> _Problem details_:
Only those lines in the data below from the line containing "Eduard · Maßstab 1:72" through the line containing "đến cuối năm", both included, should be restated word for word.

[Saved data entries]
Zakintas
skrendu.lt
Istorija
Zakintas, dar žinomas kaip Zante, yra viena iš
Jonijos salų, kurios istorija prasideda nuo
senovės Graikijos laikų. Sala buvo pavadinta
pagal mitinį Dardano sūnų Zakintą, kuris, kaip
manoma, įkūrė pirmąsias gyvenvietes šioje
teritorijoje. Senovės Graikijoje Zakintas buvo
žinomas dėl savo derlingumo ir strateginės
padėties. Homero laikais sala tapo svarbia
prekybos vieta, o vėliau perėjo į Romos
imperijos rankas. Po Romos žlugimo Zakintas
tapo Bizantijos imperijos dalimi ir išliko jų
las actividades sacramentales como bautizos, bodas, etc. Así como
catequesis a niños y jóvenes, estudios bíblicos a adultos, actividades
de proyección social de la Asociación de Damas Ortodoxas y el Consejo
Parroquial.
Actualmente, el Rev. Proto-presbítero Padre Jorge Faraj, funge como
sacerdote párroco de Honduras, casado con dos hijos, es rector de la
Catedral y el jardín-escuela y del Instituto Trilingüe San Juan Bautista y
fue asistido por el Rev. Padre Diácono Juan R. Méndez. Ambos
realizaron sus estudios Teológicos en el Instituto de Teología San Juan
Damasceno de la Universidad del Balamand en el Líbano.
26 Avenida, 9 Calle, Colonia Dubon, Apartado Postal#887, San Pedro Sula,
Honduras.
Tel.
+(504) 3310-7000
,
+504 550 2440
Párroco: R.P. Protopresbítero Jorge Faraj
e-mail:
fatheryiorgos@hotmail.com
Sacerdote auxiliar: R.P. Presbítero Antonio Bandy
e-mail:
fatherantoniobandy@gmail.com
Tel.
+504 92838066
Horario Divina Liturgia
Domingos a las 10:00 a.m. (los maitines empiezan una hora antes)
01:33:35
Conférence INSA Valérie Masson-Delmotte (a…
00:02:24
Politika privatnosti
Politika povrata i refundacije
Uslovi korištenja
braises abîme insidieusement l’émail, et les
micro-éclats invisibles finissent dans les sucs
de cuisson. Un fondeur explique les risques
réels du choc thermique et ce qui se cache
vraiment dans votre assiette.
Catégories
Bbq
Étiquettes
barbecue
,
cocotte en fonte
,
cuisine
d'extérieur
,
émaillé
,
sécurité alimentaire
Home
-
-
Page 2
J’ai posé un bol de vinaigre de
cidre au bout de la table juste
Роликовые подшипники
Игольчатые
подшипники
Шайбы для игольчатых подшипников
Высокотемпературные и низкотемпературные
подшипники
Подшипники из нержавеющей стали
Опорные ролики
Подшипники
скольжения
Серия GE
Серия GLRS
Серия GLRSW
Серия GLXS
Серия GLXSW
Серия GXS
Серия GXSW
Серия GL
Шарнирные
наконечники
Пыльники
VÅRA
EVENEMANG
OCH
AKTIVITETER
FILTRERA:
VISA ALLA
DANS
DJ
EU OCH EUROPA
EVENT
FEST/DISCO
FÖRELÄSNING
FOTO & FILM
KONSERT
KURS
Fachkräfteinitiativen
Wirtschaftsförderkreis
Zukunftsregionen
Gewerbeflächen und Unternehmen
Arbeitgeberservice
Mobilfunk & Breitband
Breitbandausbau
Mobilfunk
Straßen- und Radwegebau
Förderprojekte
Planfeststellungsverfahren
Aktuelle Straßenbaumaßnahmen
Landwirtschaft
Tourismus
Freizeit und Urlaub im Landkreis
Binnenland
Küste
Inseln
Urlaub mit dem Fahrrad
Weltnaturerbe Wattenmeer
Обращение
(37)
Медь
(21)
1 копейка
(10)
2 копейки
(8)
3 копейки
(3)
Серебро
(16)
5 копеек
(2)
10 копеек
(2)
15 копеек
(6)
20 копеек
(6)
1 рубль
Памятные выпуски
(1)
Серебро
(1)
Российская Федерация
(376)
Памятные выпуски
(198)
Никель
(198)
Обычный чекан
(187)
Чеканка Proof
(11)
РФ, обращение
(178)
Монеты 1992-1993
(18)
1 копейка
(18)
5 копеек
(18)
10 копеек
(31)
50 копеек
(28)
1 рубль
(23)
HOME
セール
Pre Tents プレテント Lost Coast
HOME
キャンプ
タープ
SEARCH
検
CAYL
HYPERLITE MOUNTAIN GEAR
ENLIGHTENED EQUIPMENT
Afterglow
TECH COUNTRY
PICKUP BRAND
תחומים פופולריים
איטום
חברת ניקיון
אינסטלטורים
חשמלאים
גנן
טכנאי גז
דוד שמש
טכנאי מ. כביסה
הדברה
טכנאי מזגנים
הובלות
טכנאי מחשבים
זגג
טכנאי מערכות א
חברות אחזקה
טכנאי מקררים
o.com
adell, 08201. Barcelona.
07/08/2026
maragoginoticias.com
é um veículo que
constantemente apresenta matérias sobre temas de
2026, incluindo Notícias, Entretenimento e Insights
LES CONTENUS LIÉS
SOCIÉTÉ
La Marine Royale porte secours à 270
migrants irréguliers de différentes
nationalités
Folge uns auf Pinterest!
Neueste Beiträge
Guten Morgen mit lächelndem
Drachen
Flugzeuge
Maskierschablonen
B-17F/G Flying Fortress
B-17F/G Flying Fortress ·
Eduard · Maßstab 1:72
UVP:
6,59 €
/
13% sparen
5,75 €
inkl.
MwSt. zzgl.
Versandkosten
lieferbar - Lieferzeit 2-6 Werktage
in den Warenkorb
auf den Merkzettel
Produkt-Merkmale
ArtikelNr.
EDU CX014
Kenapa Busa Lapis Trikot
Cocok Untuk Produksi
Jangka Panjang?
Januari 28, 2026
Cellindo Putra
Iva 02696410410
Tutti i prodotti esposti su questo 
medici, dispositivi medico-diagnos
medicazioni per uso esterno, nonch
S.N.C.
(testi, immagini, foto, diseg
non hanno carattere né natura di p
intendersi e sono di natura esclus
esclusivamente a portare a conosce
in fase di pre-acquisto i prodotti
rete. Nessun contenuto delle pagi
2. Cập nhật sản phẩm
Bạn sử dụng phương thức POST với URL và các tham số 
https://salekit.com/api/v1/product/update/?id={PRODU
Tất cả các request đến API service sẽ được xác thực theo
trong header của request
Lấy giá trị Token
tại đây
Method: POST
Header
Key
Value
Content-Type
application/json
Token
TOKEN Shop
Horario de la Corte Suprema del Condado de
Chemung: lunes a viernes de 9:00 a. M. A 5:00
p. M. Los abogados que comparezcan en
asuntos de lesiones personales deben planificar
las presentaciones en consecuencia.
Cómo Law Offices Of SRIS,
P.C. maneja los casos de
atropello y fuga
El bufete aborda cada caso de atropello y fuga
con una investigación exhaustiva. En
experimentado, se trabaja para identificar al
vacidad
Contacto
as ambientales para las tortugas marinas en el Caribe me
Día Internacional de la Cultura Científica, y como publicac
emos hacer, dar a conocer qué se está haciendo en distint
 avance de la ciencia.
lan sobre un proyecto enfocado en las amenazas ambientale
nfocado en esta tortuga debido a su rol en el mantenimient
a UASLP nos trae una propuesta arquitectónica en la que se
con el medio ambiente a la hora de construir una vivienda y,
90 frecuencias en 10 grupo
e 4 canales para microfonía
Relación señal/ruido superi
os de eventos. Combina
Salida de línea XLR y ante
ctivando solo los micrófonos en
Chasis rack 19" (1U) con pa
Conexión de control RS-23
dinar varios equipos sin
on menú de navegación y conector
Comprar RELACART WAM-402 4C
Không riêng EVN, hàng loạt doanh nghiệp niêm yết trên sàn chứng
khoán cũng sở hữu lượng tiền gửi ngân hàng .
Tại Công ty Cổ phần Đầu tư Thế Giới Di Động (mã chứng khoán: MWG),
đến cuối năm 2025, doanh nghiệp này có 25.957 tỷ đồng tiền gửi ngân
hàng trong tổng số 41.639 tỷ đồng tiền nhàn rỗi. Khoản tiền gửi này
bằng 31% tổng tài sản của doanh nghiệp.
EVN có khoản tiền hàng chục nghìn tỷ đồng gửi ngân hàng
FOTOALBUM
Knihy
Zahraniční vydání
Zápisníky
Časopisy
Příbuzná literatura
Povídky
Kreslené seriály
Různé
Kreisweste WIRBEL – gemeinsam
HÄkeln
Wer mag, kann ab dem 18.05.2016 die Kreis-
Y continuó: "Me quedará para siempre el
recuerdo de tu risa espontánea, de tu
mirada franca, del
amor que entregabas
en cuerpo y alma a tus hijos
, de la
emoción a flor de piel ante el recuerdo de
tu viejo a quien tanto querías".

> _Answer area_:
Eduard · Maßstab 1:72
UVP:
6,59 €
/
13% sparen
5,75 €
inkl.
MwSt. zzgl.
Versandkosten
lieferbar - Lieferzeit 2-6 Werktage
in den Warenkorb
auf den Merkzettel
Produkt-Merkmale
ArtikelNr.
EDU CX014
Kenapa Busa Lapis Trikot
Cocok Untuk Produksi
Jangka Panjang?
Januari 28, 2026
Cellindo Putra
Iva 02696410410
Tutti i prodotti esposti su questo 
medici, dispositivi medico-diagnos
medicazioni per uso esterno, nonch
S.N.C.
(testi, immagini, foto, diseg
non hanno carattere né natura di p
intendersi e sono di natura esclus
esclusivamente a portare a conosce
in fase di pre-acquisto i prodotti
rete. Nessun contenuto delle pagi
2. Cập nhật sản phẩm
Bạn sử dụng phương thức POST với URL và các tham số 
https://salekit.com/api/v1/product/update/?id={PRODU
Tất cả các request đến API service sẽ được xác thực theo
trong header của request
Lấy giá trị Token
tại đây
Method: POST
Header
Key
Value
Content-Type
application/json
Token
TOKEN Shop
Horario de la Corte Suprema del Condado de
Chemung: lunes a viernes de 9:00 a. M. A 5:00
p. M. Los abogados que comparezcan en
asuntos de lesiones personales deben planificar
las presentaciones en consecuencia.
Cómo Law Offices Of SRIS,
P.C. maneja los casos de
atropello y fuga
El bufete aborda cada caso de atropello y fuga
con una investigación exhaustiva. En
experimentado, se trabaja para identificar al
vacidad
Contacto
as ambientales para las tortugas marinas en el Caribe me
Día Internacional de la Cultura Científica, y como publicac
emos hacer, dar a conocer qué se está haciendo en distint
 avance de la ciencia.
lan sobre un proyecto enfocado en las amenazas ambientale
nfocado en esta tortuga debido a su rol en el mantenimient
a UASLP nos trae una propuesta arquitectónica en la que se
con el medio ambiente a la hora de construir una vivienda y,
90 frecuencias en 10 grupo
e 4 canales para microfonía
Relación señal/ruido superi
os de eventos. Combina
Salida de línea XLR y ante
ctivando solo los micrófonos en
Chasis rack 19" (1U) con pa
Conexión de control RS-23
dinar varios equipos sin
on menú de navegación y conector
Comprar RELACART WAM-402 4C
Không riêng EVN, hàng loạt doanh nghiệp niêm yết trên sàn chứng
khoán cũng sở hữu lượng tiền gửi ngân hàng .
Tại Công ty Cổ phần Đầu tư Thế Giới Di Động (mã chứng khoán: MWG),
đến cuối năm 2025, doanh nghiệp này có 25.957 tỷ đồng tiền gửi ngân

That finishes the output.